The other major change-tracking challenge is the application of amendments to bills. This is the aim of the Amendment Impact Program, which Xcential is working on as part of the U.S. House's Modernization Project. Progress on this project was reported by the Committee on House Administration and in House Legislative Counsel Sandra Strokoff's presentation at the 2014 Legislative Data Transparency Conference. [While I work on these projects for Xcential, the information in this blog all comes from public sources and my opinions here are my own.]

In total, to follow a bill from introduction to law, Congress needs to:
  1. Ensure bill transparency: 
  2.  Bill text in consistent machine-readable formats. Many bills, particularly in the Senate, are still only available in pdf until later in the process.
  3. Automate bill-to-law change tracking:
  4. Apply bills directly to the U.S. Code and to non-positive law statutes.
  5. Pass codification bills:
  6. Make all titles of the U.S. Code into "positive law". This is primarily a political challenge, which I have discussed previously.
  7. Ensure amendment transparency:
  8. Amendment text in consistent machine-readable formats.
  9. Automate amendment-to-bill change tracking:
  10. Now being tackled in the Amendment Impact Program, discussed above.
In future posts, I will discuss these goals in more detail: the benefits that each of them brings, the progress that has been made toward achieving them, and some of the challenges that remain.

[1] Almost two years ago, I declared that legislative data has a posse and since then, that posse has been getting results. Congress now publishes machine-readable forms of most bills and amendments. The U.S. Code is also digitized, and updates are made available on the Law Revision Counsel's website shortly after new bills are passed. These and other advances were highlighted in testimony submitted (pdf) by the Congressional Data Coalition to House appropriators.

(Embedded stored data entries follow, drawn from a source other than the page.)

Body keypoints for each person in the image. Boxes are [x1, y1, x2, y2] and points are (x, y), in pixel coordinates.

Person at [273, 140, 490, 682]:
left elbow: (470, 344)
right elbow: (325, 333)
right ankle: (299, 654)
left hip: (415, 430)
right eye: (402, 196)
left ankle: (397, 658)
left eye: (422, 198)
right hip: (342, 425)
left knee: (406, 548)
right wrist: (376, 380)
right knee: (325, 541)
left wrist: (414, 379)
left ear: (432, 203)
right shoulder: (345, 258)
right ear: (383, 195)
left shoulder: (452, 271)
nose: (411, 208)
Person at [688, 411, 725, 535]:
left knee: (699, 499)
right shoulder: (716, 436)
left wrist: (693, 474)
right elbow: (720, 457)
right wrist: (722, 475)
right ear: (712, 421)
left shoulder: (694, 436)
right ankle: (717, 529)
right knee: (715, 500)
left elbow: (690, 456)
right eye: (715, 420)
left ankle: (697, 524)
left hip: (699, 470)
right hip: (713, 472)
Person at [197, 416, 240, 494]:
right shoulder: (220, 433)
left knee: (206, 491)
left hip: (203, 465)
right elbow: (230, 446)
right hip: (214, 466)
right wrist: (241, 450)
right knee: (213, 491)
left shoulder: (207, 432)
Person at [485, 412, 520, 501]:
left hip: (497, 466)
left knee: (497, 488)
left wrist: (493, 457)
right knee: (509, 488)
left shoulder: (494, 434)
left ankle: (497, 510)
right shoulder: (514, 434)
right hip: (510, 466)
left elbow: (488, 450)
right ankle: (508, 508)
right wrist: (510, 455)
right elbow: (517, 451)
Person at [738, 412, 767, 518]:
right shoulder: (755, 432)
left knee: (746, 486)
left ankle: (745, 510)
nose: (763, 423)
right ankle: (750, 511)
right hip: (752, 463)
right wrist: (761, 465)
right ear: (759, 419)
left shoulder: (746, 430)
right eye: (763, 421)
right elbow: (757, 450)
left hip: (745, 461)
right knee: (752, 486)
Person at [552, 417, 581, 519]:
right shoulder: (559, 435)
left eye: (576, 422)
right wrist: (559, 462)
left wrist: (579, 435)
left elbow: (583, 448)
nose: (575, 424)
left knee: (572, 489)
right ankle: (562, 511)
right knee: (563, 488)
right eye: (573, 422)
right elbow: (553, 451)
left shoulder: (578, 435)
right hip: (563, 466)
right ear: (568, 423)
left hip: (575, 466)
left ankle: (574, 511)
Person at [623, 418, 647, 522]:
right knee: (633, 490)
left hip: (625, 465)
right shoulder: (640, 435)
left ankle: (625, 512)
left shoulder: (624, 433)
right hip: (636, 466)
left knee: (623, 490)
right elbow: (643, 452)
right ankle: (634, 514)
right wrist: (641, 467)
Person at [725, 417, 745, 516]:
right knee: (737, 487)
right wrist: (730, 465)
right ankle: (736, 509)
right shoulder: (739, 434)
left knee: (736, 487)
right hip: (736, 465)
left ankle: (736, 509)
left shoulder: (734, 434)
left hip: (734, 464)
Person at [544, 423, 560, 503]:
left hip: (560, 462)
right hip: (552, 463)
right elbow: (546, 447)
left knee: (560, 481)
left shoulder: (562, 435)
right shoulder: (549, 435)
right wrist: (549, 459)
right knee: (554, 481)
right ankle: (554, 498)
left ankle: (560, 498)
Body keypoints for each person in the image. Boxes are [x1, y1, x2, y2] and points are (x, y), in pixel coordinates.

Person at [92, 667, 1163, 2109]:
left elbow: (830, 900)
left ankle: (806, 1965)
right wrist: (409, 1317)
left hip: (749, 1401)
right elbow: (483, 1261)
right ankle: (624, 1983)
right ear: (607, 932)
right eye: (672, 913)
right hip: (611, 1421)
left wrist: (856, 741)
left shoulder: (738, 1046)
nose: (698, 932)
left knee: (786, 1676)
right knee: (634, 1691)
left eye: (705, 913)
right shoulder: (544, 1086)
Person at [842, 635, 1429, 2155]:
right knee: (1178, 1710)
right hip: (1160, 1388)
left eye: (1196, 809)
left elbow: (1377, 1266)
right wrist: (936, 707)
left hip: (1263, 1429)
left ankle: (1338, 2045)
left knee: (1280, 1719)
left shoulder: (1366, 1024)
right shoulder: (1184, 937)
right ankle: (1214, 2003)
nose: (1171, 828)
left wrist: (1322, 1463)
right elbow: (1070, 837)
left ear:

The House Majority is making digital transparency as a priority, adding this section to the House Rules for the 114th Congress:
The Committee on House Administration, the Clerk, and other officers and officials of the House shall continue efforts to broaden the availability of legislative documents in machine readable formats in the One Hundred Fourteenth Congress in furtherance of the institutional priority of providing public availability and use of legislative information produced by the House and its committees.
Fortunately, more and more citizens are interested and educated about what it will take to fulfill this commitment.